→ **What you have to do**
All of the data that follows is to be written out exactly, with images excluded.

→ **Dataset content**
*** Begin section ***
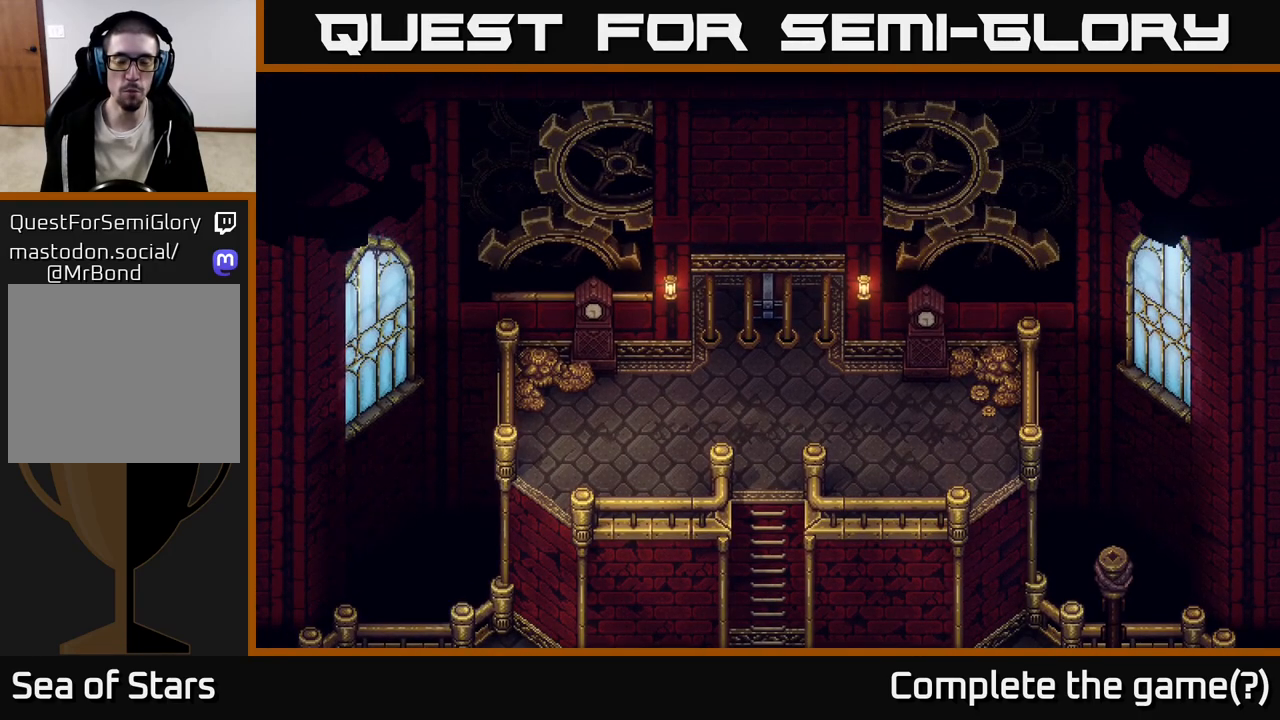
{"buttons": [], "left_stick": "left", "right_stick": "center", "events": [[200, "left_stick", "left"]]}
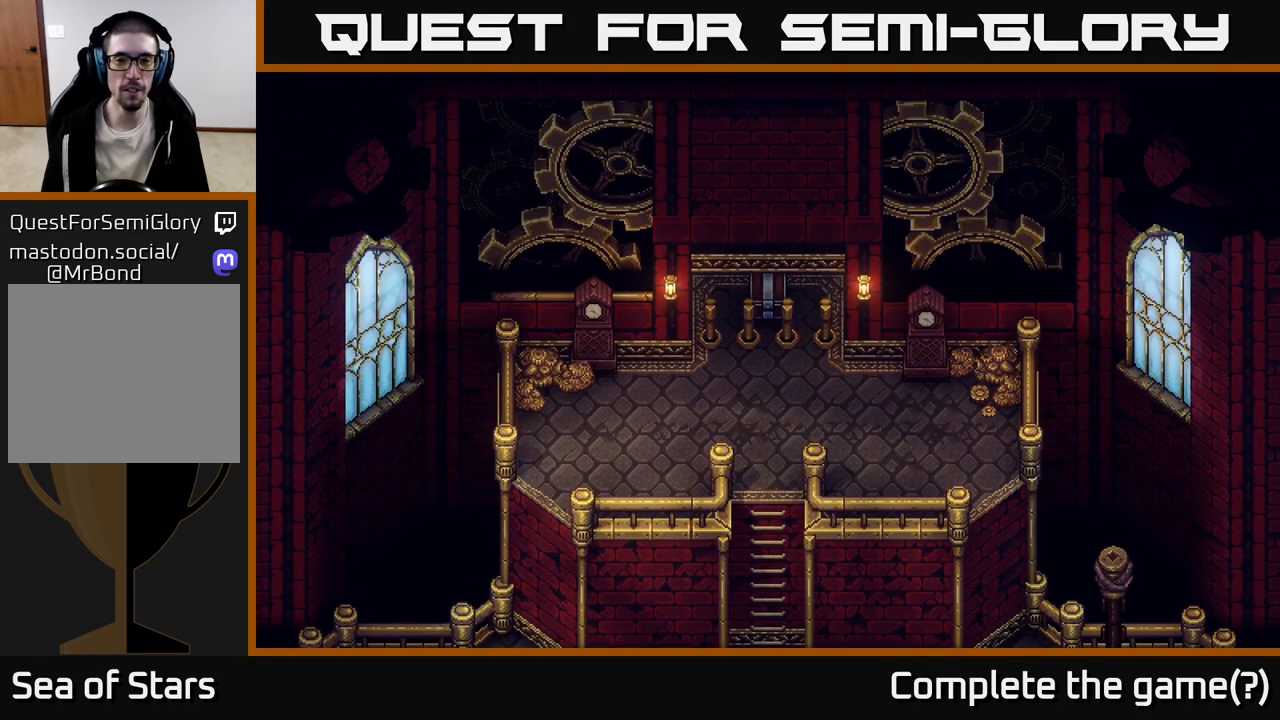
{"buttons": [], "left_stick": "left", "right_stick": "center", "events": []}
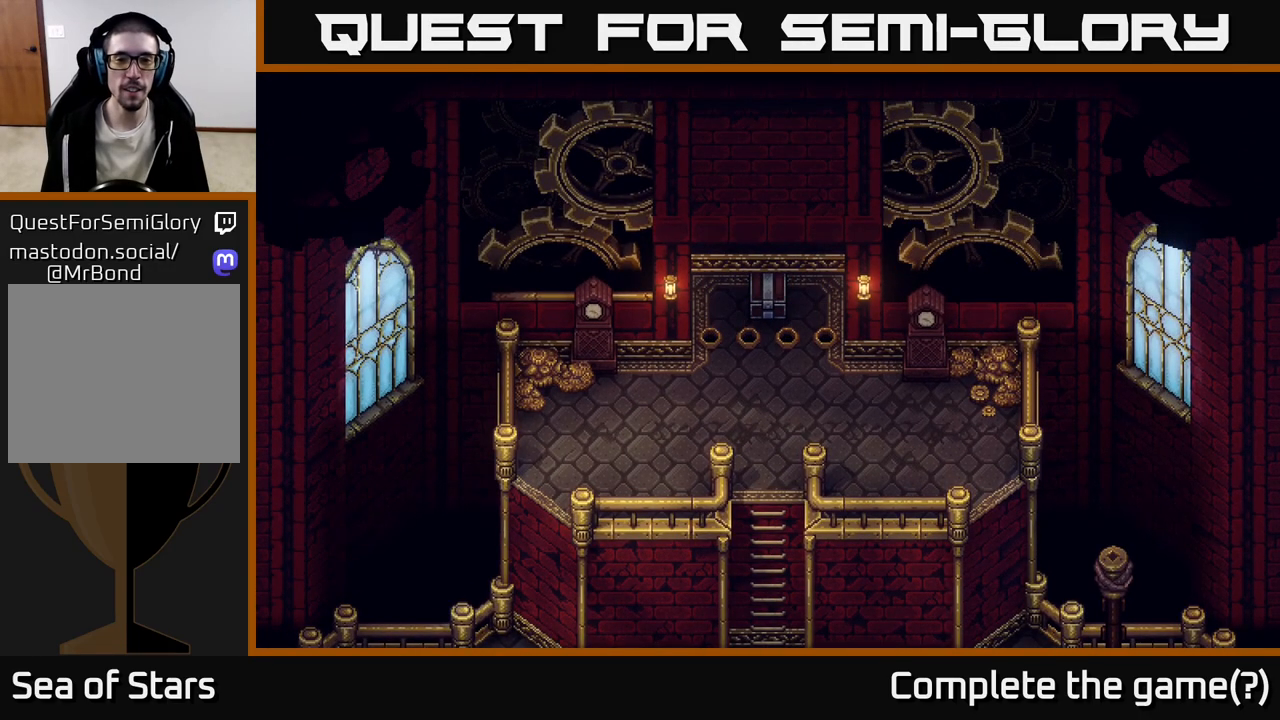
{"buttons": ["A"], "left_stick": "down-left", "right_stick": "center", "events": [[250, "left_stick", "down-left"], [383, "A", "down"]]}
*** End section ***
→ **Task solution**
{"buttons": [], "left_stick": "left", "right_stick": "center", "events": [[200, "left_stick", "left"]]}
{"buttons": [], "left_stick": "left", "right_stick": "center", "events": []}
{"buttons": ["A"], "left_stick": "down-left", "right_stick": "center", "events": [[250, "left_stick", "down-left"], [383, "A", "down"]]}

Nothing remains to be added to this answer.